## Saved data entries
..........
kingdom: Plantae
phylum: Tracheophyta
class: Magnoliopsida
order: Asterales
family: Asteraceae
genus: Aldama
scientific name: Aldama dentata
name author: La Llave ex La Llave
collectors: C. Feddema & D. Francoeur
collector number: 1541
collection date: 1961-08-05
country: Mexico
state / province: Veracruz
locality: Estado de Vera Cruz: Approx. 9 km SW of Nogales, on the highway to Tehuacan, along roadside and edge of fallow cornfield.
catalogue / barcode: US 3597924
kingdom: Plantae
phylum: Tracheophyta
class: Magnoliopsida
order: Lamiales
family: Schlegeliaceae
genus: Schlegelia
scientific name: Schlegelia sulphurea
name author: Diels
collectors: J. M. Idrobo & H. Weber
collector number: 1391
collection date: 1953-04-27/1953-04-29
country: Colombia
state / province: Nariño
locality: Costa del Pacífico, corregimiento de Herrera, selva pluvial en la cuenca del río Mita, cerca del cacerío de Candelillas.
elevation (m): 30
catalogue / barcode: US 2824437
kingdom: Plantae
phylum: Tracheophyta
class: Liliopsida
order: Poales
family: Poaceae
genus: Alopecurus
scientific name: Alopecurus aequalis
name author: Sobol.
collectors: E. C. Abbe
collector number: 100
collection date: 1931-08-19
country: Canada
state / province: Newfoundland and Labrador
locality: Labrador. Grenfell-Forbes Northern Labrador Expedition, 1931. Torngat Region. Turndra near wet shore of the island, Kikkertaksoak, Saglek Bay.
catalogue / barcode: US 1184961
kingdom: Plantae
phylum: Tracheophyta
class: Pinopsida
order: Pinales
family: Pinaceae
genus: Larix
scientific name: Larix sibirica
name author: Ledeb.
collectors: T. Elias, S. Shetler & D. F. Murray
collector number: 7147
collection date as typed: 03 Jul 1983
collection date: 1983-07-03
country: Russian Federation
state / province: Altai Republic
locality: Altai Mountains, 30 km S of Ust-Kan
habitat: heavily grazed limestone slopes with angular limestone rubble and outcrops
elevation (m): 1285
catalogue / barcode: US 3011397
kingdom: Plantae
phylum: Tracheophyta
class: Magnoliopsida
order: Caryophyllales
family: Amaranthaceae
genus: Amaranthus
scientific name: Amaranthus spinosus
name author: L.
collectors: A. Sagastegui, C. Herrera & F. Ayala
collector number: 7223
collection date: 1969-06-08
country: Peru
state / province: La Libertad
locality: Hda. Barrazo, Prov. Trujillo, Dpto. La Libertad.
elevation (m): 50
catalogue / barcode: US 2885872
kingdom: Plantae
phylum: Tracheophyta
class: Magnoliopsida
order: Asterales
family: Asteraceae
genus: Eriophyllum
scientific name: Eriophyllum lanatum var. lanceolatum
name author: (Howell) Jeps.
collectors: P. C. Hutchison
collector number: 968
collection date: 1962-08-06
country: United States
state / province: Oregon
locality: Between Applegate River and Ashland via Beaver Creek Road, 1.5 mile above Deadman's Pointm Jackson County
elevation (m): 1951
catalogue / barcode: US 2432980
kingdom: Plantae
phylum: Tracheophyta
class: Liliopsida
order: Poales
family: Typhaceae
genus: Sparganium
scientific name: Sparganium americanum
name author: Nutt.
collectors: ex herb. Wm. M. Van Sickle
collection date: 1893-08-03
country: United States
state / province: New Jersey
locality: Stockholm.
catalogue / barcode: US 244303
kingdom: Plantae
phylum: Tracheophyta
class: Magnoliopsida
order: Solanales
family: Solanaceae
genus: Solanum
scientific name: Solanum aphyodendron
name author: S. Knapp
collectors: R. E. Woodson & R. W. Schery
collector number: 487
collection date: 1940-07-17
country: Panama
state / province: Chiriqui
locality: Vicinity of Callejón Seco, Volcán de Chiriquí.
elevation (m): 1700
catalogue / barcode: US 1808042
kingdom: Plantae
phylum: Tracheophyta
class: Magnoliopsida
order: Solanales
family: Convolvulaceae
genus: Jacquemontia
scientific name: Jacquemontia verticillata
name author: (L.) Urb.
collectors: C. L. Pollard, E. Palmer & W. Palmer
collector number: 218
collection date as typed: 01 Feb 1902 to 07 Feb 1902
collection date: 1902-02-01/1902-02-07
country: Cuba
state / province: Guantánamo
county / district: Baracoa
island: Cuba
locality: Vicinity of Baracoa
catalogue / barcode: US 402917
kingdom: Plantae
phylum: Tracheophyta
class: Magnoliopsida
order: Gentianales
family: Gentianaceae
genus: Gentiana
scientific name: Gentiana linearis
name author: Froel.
..........
## GIVEN EXERCISE
Please write out all of the records above, reproducing every line character for character.

## PROBLEM SOLUTION
kingdom: Plantae
phylum: Tracheophyta
class: Magnoliopsida
order: Asterales
family: Asteraceae
genus: Aldama
scientific name: Aldama dentata
name author: La Llave ex La Llave
collectors: C. Feddema & D. Francoeur
collector number: 1541
collection date: 1961-08-05
country: Mexico
state / province: Veracruz
locality: Estado de Vera Cruz: Approx. 9 km SW of Nogales, on the highway to Tehuacan, along roadside and edge of fallow cornfield.
catalogue / barcode: US 3597924
kingdom: Plantae
phylum: Tracheophyta
class: Magnoliopsida
order: Lamiales
family: Schlegeliaceae
genus: Schlegelia
scientific name: Schlegelia sulphurea
name author: Diels
collectors: J. M. Idrobo & H. Weber
collector number: 1391
collection date: 1953-04-27/1953-04-29
country: Colombia
state / province: Nariño
locality: Costa del Pacífico, corregimiento de Herrera, selva pluvial en la cuenca del río Mita, cerca del cacerío de Candelillas.
elevation (m): 30
catalogue / barcode: US 2824437
kingdom: Plantae
phylum: Tracheophyta
class: Liliopsida
order: Poales
family: Poaceae
genus: Alopecurus
scientific name: Alopecurus aequalis
name author: Sobol.
collectors: E. C. Abbe
collector number: 100
collection date: 1931-08-19
country: Canada
state / province: Newfoundland and Labrador
locality: Labrador. Grenfell-Forbes Northern Labrador Expedition, 1931. Torngat Region. Turndra near wet shore of the island, Kikkertaksoak, Saglek Bay.
catalogue / barcode: US 1184961
kingdom: Plantae
phylum: Tracheophyta
class: Pinopsida
order: Pinales
family: Pinaceae
genus: Larix
scientific name: Larix sibirica
name author: Ledeb.
collectors: T. Elias, S. Shetler & D. F. Murray
collector number: 7147
collection date as typed: 03 Jul 1983
collection date: 1983-07-03
country: Russian Federation
state / province: Altai Republic
locality: Altai Mountains, 30 km S of Ust-Kan
habitat: heavily grazed limestone slopes with angular limestone rubble and outcrops
elevation (m): 1285
catalogue / barcode: US 3011397
kingdom: Plantae
phylum: Tracheophyta
class: Magnoliopsida
order: Caryophyllales
family: Amaranthaceae
genus: Amaranthus
scientific name: Amaranthus spinosus
name author: L.
collectors: A. Sagastegui, C. Herrera & F. Ayala
collector number: 7223
collection date: 1969-06-08
country: Peru
state / province: La Libertad
locality: Hda. Barrazo, Prov. Trujillo, Dpto. La Libertad.
elevation (m): 50
catalogue / barcode: US 2885872
kingdom: Plantae
phylum: Tracheophyta
class: Magnoliopsida
order: Asterales
family: Asteraceae
genus: Eriophyllum
scientific name: Eriophyllum lanatum var. lanceolatum
name author: (Howell) Jeps.
collectors: P. C. Hutchison
collector number: 968
collection date: 1962-08-06
country: United States
state / province: Oregon
locality: Between Applegate River and Ashland via Beaver Creek Road, 1.5 mile above Deadman's Pointm Jackson County
elevation (m): 1951
catalogue / barcode: US 2432980
kingdom: Plantae
phylum: Tracheophyta
class: Liliopsida
order: Poales
family: Typhaceae
genus: Sparganium
scientific name: Sparganium americanum
name author: Nutt.
collectors: ex herb. Wm. M. Van Sickle
collection date: 1893-08-03
country: United States
state / province: New Jersey
locality: Stockholm.
catalogue / barcode: US 244303
kingdom: Plantae
phylum: Tracheophyta
class: Magnoliopsida
order: Solanales
family: Solanaceae
genus: Solanum
scientific name: Solanum aphyodendron
name author: S. Knapp
collectors: R. E. Woodson & R. W. Schery
collector number: 487
collection date: 1940-07-17
country: Panama
state / province: Chiriqui
locality: Vicinity of Callejón Seco, Volcán de Chiriquí.
elevation (m): 1700
catalogue / barcode: US 1808042
kingdom: Plantae
phylum: Tracheophyta
class: Magnoliopsida
order: Solanales
family: Convolvulaceae
genus: Jacquemontia
scientific name: Jacquemontia verticillata
name author: (L.) Urb.
collectors: C. L. Pollard, E. Palmer & W. Palmer
collector number: 218
collection date as typed: 01 Feb 1902 to 07 Feb 1902
collection date: 1902-02-01/1902-02-07
country: Cuba
state / province: Guantánamo
county / district: Baracoa
island: Cuba
locality: Vicinity of Baracoa
catalogue / barcode: US 402917
kingdom: Plantae
phylum: Tracheophyta
class: Magnoliopsida
order: Gentianales
family: Gentianaceae
genus: Gentiana
scientific name: Gentiana linearis
name author: Froel.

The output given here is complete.